[Text provided — start]
By Caitlin Haworth |

Have you ever watched a baseball game and seen a hitter walk up to the plate swinging the bat, touching seemingly random spots on the dirt, or even staring at one spot for a breath or two? These somewhat random routines are becoming more popular within applied research as many athletes and coaches ask: do routines work? Does tapping the bat in the dirt or taking a few deep breaths actually improve performance? Does bouncing and spinning the basketball before a free-throw shot help the player make the shot? While every athlete is unique in his/her routine selection, pre-performance routines can be found in almost any sport involving closed motor skills.

A pre-performance routine is a set of sequenced actions performed consistently before a specific sport performance. Pre-performance routines not only incorporate physical actions such as swinging a baseball bat or bouncing a basketball, but also provide the opportunity for psychological preparations such as visualization, deep breathing, or positive self-talk. Incorporating both physical and psychological skills are important in developing strong pre-performance routines. Physical skills help prepare the body for action; most athletes wouldn’t run a marathon without stretching first. Psychological skills help clear the mind for the decision-making involved with action. Without psychological skills, negative thoughts can cloud cognition leaving an athlete struggling to make quick, accurate decisions.

So why are pre-performance routines important? Why should athletes and coaches consider incorporating a routine into sport performance? Studies have shown that successful performance significantly increases when a pre-performance routine was implemented where one did not previously exist (2). Additionally, research has shown successful performance significantly increases when a routine is performed consistently (1).
[Text provided — finish]
Work to complete
- A) Rewrite the passage on pre-performance routines from "So why are pre-performance" to "performed consistently (1).", putting "introduced" in place of "implemented".
- B) How does the text on pre-performance routines define a pre-performance routine?
[Information supplied — start]
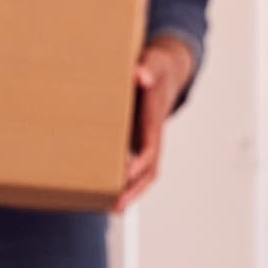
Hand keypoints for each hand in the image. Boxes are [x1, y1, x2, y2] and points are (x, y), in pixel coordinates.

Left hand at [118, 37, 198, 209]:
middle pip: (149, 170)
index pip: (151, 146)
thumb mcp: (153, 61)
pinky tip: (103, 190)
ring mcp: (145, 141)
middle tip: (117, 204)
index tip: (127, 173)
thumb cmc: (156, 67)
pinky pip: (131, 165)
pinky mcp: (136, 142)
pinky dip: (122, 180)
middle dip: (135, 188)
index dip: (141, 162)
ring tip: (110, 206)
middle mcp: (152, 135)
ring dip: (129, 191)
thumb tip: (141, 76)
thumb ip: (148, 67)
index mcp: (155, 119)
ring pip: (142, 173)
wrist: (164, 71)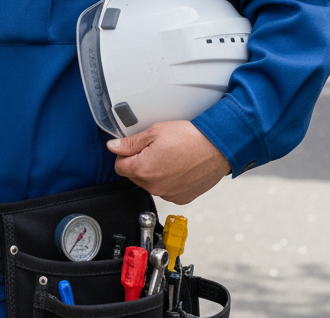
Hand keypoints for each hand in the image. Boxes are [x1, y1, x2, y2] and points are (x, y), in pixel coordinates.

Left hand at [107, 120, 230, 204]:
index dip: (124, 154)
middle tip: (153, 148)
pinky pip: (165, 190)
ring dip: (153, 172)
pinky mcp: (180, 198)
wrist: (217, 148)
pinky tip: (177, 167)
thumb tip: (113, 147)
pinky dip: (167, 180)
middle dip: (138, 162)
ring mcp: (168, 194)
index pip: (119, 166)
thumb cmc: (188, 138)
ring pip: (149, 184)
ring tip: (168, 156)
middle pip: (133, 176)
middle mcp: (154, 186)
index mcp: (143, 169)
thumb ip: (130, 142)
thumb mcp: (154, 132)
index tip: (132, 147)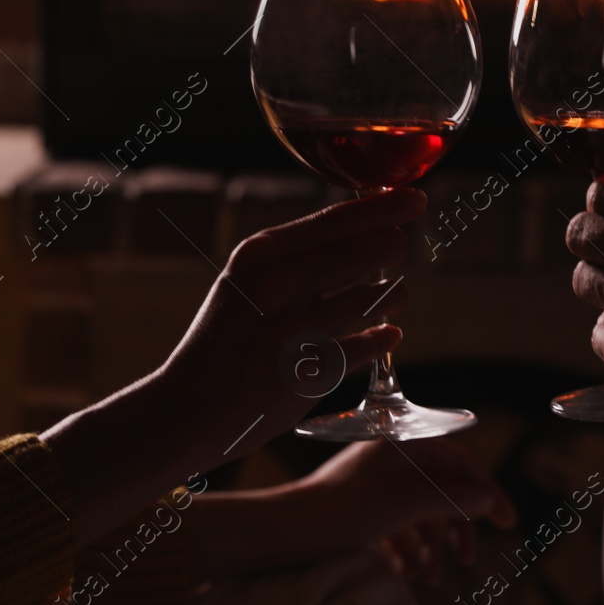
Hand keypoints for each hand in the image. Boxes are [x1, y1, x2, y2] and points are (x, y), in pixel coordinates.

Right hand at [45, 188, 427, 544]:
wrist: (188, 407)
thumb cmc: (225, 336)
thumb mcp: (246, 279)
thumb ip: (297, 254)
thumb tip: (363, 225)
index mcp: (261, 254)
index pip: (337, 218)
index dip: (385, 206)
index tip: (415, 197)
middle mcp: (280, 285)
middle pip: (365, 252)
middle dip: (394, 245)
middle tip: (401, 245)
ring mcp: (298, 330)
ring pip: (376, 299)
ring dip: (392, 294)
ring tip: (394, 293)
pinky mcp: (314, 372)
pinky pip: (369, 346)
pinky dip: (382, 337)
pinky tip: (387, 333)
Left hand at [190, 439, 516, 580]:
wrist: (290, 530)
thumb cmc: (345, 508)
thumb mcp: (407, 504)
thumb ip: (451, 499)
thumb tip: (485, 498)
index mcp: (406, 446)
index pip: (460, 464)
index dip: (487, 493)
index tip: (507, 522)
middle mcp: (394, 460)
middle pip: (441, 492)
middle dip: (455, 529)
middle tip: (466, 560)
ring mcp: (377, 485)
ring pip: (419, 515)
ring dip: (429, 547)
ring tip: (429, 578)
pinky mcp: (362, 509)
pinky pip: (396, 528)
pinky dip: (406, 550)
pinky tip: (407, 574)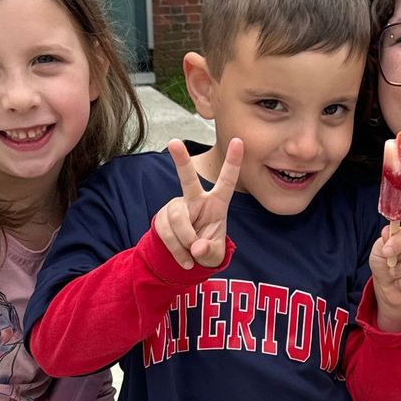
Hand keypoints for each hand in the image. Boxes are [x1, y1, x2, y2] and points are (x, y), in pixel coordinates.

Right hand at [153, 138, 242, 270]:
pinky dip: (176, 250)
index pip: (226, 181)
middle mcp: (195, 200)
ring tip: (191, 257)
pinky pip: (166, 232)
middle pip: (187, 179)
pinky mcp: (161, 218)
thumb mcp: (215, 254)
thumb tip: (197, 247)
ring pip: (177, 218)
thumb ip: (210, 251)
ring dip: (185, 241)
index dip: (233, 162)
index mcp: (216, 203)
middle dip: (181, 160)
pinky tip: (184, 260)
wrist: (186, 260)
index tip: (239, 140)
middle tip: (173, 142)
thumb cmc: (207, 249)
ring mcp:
[Information supplied — finish]
Expected responses
- A)
So why are pre-performance routines important? Why should athletes and coaches consider incorporating a routine into sport performance? Studies have shown that successful performance significantly increases when a pre-performance routine was introduced where one did not previously exist (2). Additionally, research has shown successful performance significantly increases when a routine is performed consistently (1).

- B) It is a set of sequenced actions performed consistently before a specific sport performance.